2) Si vous avez passé une journée à chercher votre chat qui a compris que vous l'emmeniez en voyage, vous avez dû comprendre qu'il ne partageait pas votre avis. Le fait que vous ne teniez pas compte de son désir est une autre question. Le fait est qu'il l'a exprimé. Il est je crois inutile de demander à un tigre de Sibérie s'il souhaite voir son espèce s'éteindre, à un tamanoir s'il souhaite voir disparaître son habitat, à un brochet s'il accepte la pollution de sa rivière: leur réponse sera non. S'il est inutile de poser la question, ce n'est pas parce qu'elle ne se pose pas, mais parce que la réponse est négative.
3) L'Etre juridique. Les mêmes qui ironisent sur la représentation des animaux ne se posent pas du tout la question de savoir s'il n'est pas ridicule de signer des contrats avec une Université, ou de déposer une plainte contre une entreprise, être employé par une commune. On peut avoir une existence juridique sans être de chair et de sang, pourquoi alors ne pas considérer qu'il existerait des entités juridiques relevant du monde naturel?

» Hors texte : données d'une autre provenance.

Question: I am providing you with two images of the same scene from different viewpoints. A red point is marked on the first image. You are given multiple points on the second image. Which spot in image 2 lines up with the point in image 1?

4) Absence de parole signifie absence de droit? Qu'on m'indique alors le vide juridique concernant les bébés et les personnes dans le coma. On ne s'étonne pas que ces êtres dépourvus de parole soient représentés en droit. Toute sorte d'artifices juridiques s'appliquent aux humains non plus en tant qu'individus, mais que collectivité (droit des minorités...), en tant qu'auteurs, en tant même que cadavres. Pourquoi froncer les sourcils dès que l'on parle de chimpanzés?

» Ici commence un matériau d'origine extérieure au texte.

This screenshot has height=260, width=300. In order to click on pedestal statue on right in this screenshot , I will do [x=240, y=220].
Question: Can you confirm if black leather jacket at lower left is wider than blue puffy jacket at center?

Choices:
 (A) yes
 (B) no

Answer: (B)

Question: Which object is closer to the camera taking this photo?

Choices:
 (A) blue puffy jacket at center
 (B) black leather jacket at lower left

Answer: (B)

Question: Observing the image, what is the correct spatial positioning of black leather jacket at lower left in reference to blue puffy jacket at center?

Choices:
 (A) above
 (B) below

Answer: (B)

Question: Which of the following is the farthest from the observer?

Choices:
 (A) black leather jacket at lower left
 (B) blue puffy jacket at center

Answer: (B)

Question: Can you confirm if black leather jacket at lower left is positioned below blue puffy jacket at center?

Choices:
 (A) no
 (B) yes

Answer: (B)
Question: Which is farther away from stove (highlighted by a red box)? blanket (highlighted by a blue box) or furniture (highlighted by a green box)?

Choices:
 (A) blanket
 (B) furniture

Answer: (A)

En conclusion, ce sont certes les humains qui statuent sur le droit, mais ce droit n'est jamais qu'un droit édicté par et pour les humains. La question soulevée par Isaac Bashevis Singer - "est-ce le pouvoir qui donne le droit?"- ne perd pas son actualité, et c'est à l'espèce qui décrète qu'elle exterminera toute les autres de justifier légalement ce droit qu'elle s'arroge, en faisant la preuve de l'absence de droits des autres espèces à exister.